We started with the hot pepper feta dip (with veggies) then prepared the chicken orzo dish here with the Greek potato recipe (look it up!! Lemony goodness!) and the Blue Zone black eyed pea salad. I did not cut the cucumbers correctly, and I was reminded of this , but we did have Greek flags hung above the table and we played ABBA (don’t judge. If you know you know 😆). Highly recommend any and all recipes here ♥️

Maria Koutsogiannis

You are so sweett!!!!! This Greek night sounds so fun I wish I could have come round!!

Audrey Turcotte

5 stars
Its woooooo good.
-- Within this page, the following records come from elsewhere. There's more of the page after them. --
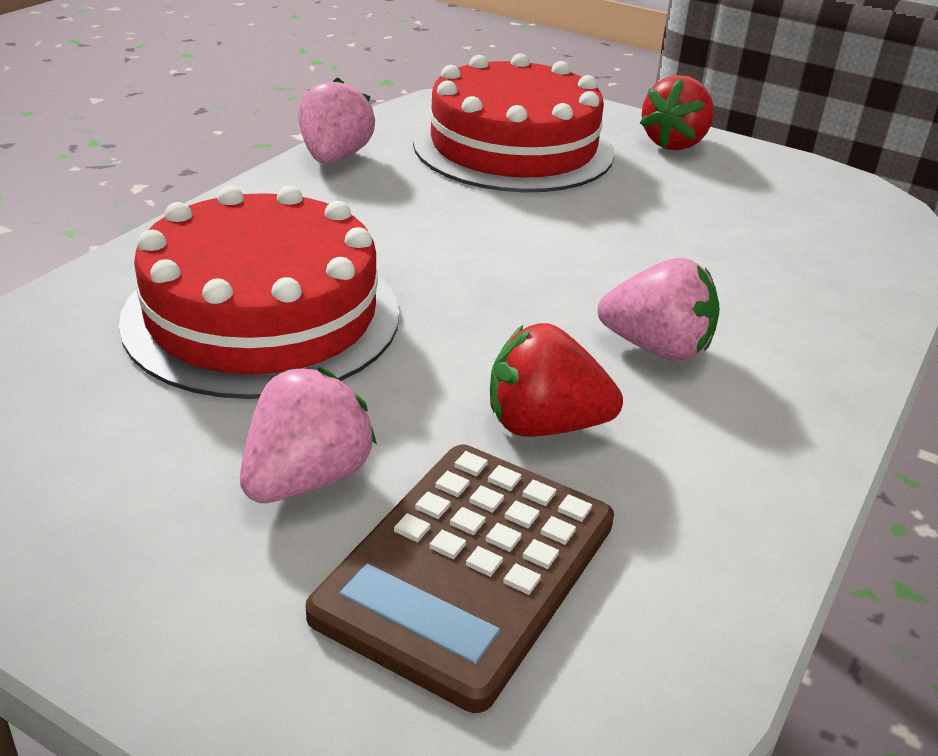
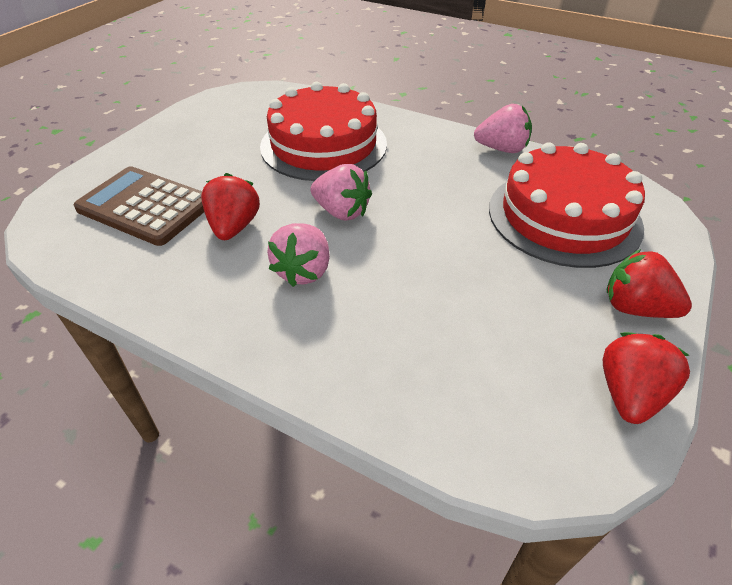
camera: 90 degrees right, 10 degrees up
(306, 479) = (206, 166): pink strawberry -> pink strawberry (341, 212)
(795, 170) = (629, 394): none -> red strawberry

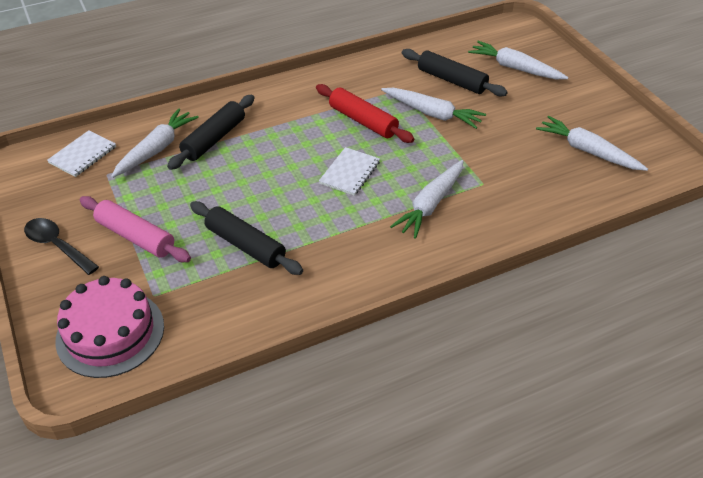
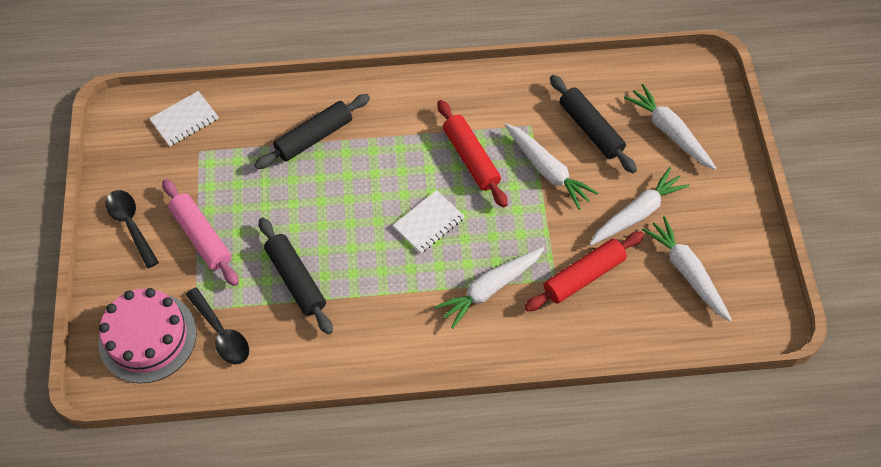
camera: 20 degrees right, 15 degrees up
(156, 149) = (255, 134): white carrot -> white carrot (637, 213)
(189, 308) = (222, 333): none -> black spoon
(506, 175) = (583, 276): none -> red rolling pin

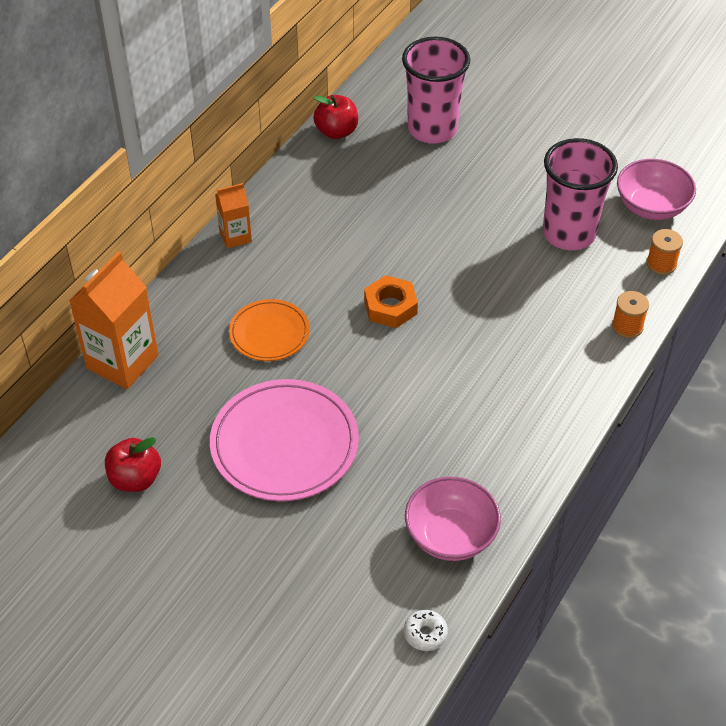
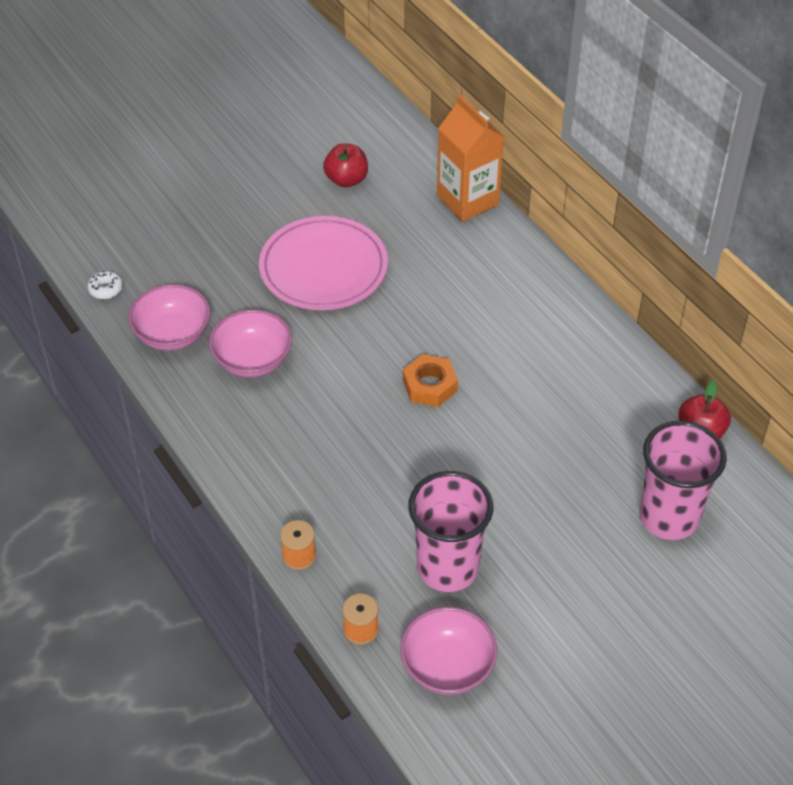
camera: 115 degrees right, 0 degrees up
(235, 236) = (579, 308): orange carton -> none
(269, 333) = (446, 295): orange plate -> none
(442, 450) = (252, 360): none -> pink bowl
Nothing more to Say!

Maria Koutsogiannis

Thank you so much, Audrey!

Kelsey

5 stars
This has become a staple meal in our house!! So easy, sooo delicious. The spices in it are just amazing. 🤌🏻

Maria Koutsogiannis

thank you so much hunnie!!

Stephanie

5 stars
Really easy to make but the people you make it for will think it is a complex dish because the flavours are really rich and robust. It is such a satisfying and comforting dish. I really loved it.

Maria Koutsogiannis

This makes me so happy, Stephanie!! Thank you!

Isabella Shelton

5 stars
So simple to make! Loved the bold, rich flavors of this dish and it tasted great!

Maria Koutsogiannis

This makes me so happy, thank you Isabella!